We have a cluster of Tomcat servers in AWS BeansTalk connected to AWS RDS (MySQL) with Multi-AZ availability.
Some days ago, the RDS instance had a patch applied to the OS which triggered a failover to another RDS instance based on the Multi-AZ availability.
The result was a Production system down during hours (it was at night) until we restarted the Tomcats in each instance. We had thousands of Connection refused
errors to database.
According to AWS support, when a failover instance is launched, the endpoint is the same but its IP is changed, and my Tomcats had the old IP cached. So after restarting Tomcat the cache was cleared, the new IP was used and the connectivity issue was resolved. They refer me to this SO question.
That makes a lot of sense however I couldn't reproduce the issue in a controlled test with the same application in Production.

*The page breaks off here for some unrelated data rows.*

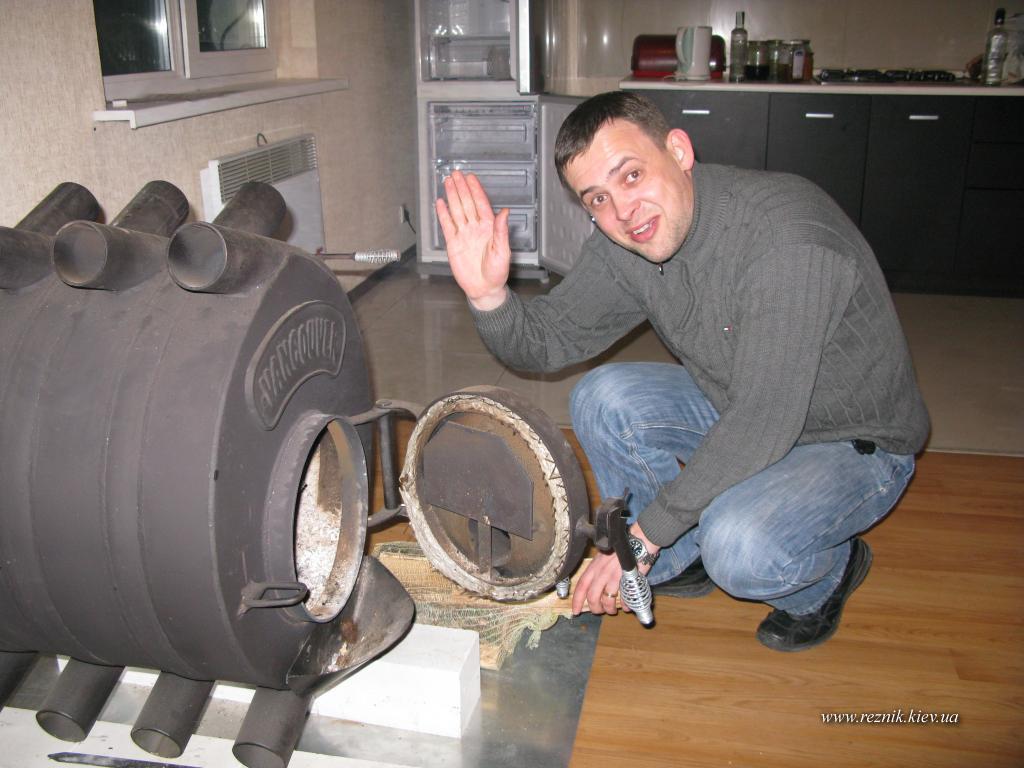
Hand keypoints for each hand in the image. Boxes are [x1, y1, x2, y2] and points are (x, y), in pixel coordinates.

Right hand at [435, 171, 510, 310]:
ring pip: (457, 211)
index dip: (476, 190)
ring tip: (448, 182)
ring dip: (452, 196)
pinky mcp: (453, 243)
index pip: (481, 204)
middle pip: (467, 203)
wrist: (484, 288)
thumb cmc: (497, 272)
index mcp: (489, 228)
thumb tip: (505, 212)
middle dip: (461, 188)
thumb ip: (501, 231)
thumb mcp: (503, 251)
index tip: (471, 178)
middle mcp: (476, 228)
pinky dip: (443, 214)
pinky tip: (440, 203)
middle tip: (456, 174)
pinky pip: (447, 225)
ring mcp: (464, 234)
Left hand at [571, 522, 659, 616]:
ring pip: (607, 599)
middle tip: (599, 611)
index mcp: (594, 566)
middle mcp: (602, 572)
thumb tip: (595, 588)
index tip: (575, 611)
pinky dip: (625, 605)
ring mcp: (614, 575)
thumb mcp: (604, 558)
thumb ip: (599, 571)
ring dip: (609, 609)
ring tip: (613, 610)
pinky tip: (627, 606)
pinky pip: (624, 598)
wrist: (639, 541)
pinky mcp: (626, 579)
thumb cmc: (622, 549)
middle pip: (592, 596)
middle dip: (594, 608)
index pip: (581, 585)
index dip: (577, 600)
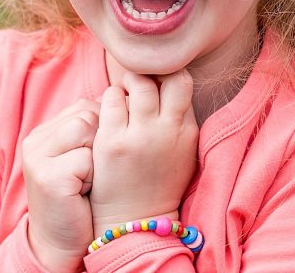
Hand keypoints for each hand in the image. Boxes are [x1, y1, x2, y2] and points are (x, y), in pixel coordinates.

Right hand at [22, 98, 99, 271]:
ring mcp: (37, 157)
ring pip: (85, 129)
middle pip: (86, 114)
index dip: (103, 129)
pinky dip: (93, 177)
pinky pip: (86, 158)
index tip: (99, 158)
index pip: (84, 105)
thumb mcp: (80, 158)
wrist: (60, 244)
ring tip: (88, 181)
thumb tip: (118, 100)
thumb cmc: (79, 200)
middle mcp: (35, 140)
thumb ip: (89, 130)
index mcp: (42, 133)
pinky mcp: (47, 176)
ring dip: (97, 158)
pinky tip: (84, 193)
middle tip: (92, 173)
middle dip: (101, 141)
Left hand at [89, 69, 198, 233]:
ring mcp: (140, 135)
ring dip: (127, 82)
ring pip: (137, 82)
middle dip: (152, 72)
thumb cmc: (157, 182)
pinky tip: (107, 111)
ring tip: (122, 94)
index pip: (182, 83)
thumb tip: (167, 82)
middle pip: (168, 76)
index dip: (166, 77)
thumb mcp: (183, 150)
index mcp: (188, 131)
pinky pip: (110, 100)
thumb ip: (179, 118)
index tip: (155, 83)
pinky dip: (108, 98)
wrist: (135, 221)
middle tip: (138, 83)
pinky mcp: (113, 142)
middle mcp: (168, 130)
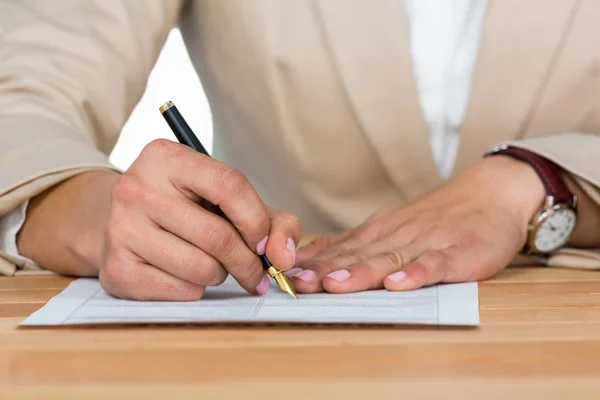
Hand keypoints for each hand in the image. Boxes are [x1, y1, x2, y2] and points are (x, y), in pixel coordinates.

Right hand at [19, 139, 300, 300]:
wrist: (115, 222)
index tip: (265, 243)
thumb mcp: (223, 198)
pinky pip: (181, 291)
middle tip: (256, 273)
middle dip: (248, 262)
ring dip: (219, 275)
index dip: (257, 220)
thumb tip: (285, 256)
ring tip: (211, 265)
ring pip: (201, 268)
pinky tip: (184, 274)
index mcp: (166, 157)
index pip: (229, 185)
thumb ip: (270, 219)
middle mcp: (137, 188)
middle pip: (217, 236)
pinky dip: (195, 289)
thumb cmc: (183, 208)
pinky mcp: (117, 268)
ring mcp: (122, 228)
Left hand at [289, 156, 544, 292]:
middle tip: (295, 284)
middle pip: (357, 256)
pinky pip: (436, 264)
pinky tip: (398, 284)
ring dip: (360, 272)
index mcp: (379, 233)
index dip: (310, 264)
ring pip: (389, 259)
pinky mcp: (460, 253)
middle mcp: (397, 236)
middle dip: (323, 271)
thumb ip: (354, 245)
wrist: (491, 192)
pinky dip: (417, 274)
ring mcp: (427, 243)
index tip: (279, 276)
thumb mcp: (390, 226)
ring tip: (335, 284)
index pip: (339, 249)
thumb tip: (309, 258)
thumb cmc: (437, 216)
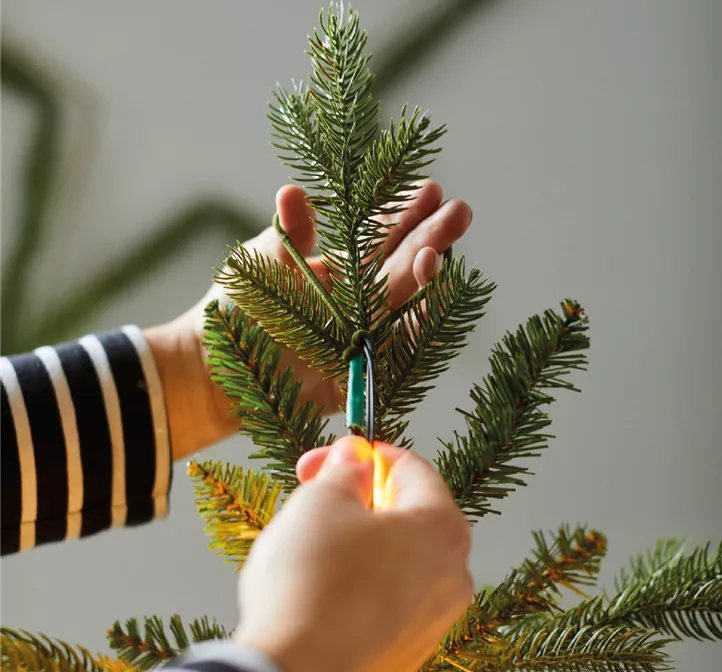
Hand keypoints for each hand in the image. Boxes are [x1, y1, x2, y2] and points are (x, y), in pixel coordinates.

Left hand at [145, 182, 471, 458]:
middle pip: (403, 265)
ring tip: (438, 253)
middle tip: (459, 210)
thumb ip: (287, 234)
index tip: (430, 188)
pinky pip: (398, 355)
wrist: (213, 369)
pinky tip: (432, 304)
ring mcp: (362, 336)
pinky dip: (418, 332)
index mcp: (339, 269)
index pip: (381, 236)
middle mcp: (358, 300)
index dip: (405, 213)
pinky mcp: (360, 372)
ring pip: (406, 305)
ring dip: (426, 280)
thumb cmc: (236, 310)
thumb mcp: (261, 263)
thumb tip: (293, 191)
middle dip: (432, 236)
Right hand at [234, 436, 472, 671]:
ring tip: (309, 540)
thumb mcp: (323, 501)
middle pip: (407, 513)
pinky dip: (359, 580)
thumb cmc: (313, 584)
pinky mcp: (407, 653)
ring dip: (356, 538)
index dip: (367, 453)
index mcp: (441, 527)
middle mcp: (452, 574)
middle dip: (359, 496)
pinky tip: (319, 586)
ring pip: (396, 557)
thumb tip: (356, 457)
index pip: (412, 468)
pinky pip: (387, 598)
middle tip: (315, 491)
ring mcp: (433, 620)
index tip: (335, 455)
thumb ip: (346, 470)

I changed the IP of a domain in /etc/hosts and my current BeansTalk Production Tomcat detected the IP change 30 seconds later, so it should have detected the RDS endpoint IP change too.

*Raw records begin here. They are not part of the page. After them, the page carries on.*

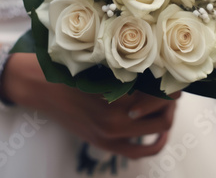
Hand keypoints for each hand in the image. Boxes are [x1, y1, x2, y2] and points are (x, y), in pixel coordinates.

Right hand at [1, 53, 180, 158]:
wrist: (38, 87)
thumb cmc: (69, 67)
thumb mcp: (101, 63)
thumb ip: (129, 70)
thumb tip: (163, 69)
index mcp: (116, 97)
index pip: (160, 93)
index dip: (173, 82)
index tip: (177, 74)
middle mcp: (116, 121)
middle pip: (164, 112)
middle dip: (173, 99)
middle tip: (174, 86)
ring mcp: (110, 136)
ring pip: (157, 130)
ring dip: (166, 116)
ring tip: (167, 102)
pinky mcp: (104, 144)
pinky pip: (139, 151)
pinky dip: (156, 142)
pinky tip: (161, 130)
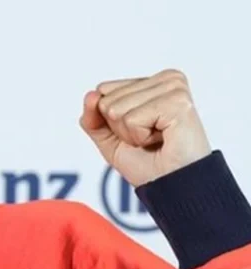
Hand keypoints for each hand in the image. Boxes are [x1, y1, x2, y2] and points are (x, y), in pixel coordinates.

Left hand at [80, 69, 210, 186]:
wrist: (174, 188)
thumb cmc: (150, 166)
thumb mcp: (111, 141)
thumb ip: (93, 118)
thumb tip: (91, 95)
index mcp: (152, 83)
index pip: (104, 91)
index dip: (112, 123)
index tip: (139, 134)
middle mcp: (166, 79)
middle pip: (109, 100)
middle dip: (121, 130)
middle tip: (148, 141)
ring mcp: (174, 87)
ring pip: (117, 109)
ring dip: (131, 135)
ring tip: (156, 140)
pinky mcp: (177, 101)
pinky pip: (132, 119)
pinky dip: (140, 137)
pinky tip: (162, 139)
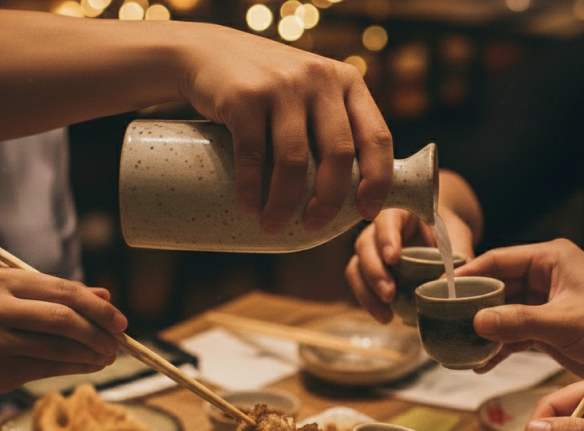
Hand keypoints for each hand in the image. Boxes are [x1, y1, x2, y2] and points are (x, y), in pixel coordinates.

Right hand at [0, 268, 126, 392]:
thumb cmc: (4, 315)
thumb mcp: (29, 296)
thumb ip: (66, 294)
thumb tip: (107, 296)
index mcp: (6, 280)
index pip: (64, 291)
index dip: (98, 308)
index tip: (121, 322)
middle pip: (61, 319)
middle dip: (97, 332)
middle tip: (118, 343)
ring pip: (57, 347)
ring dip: (90, 353)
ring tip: (108, 356)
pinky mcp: (0, 369)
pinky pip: (49, 367)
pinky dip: (77, 366)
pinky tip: (92, 364)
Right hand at [177, 23, 392, 234]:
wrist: (206, 52)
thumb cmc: (267, 87)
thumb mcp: (310, 91)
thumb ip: (333, 124)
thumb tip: (354, 191)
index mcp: (347, 82)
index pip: (377, 137)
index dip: (378, 180)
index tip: (367, 212)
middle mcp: (320, 79)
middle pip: (338, 154)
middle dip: (328, 201)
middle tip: (313, 225)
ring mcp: (282, 85)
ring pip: (294, 161)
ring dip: (285, 204)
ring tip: (273, 225)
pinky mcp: (244, 97)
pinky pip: (254, 155)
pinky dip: (252, 190)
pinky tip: (251, 209)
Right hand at [345, 169, 478, 323]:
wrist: (440, 239)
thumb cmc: (448, 232)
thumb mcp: (458, 238)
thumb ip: (458, 255)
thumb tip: (448, 286)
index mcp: (399, 212)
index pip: (386, 220)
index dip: (387, 238)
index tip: (394, 258)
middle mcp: (377, 230)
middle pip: (365, 246)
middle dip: (375, 272)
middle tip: (390, 294)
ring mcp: (369, 251)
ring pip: (355, 268)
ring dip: (367, 293)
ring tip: (386, 315)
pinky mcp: (368, 271)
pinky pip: (360, 285)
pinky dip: (370, 303)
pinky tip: (386, 317)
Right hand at [455, 239, 583, 376]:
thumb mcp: (564, 323)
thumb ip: (518, 321)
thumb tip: (476, 321)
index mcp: (551, 260)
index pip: (498, 260)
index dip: (469, 276)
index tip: (442, 291)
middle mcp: (544, 276)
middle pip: (495, 286)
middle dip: (472, 307)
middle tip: (443, 323)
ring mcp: (544, 302)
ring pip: (501, 312)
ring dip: (483, 330)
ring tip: (458, 346)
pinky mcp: (546, 327)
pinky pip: (513, 333)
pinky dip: (498, 346)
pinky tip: (481, 362)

The Java ttl property in my BeansTalk environment is set as:
#networkaddress.cache.ttl=-1
So, by default it takes 30 secs as cache, that matches with my experiment.
[EDIT] As suggested in the comments, I've tried to simulate a failover through DNS. In this case, I've changed a CNAME record from a domain to another domain. I did the same test and Tomcat detected the change again 30 seconds later.
Do you have any idea why in this case the RDS endpoint IP change was not detected by Tomcat/JVM?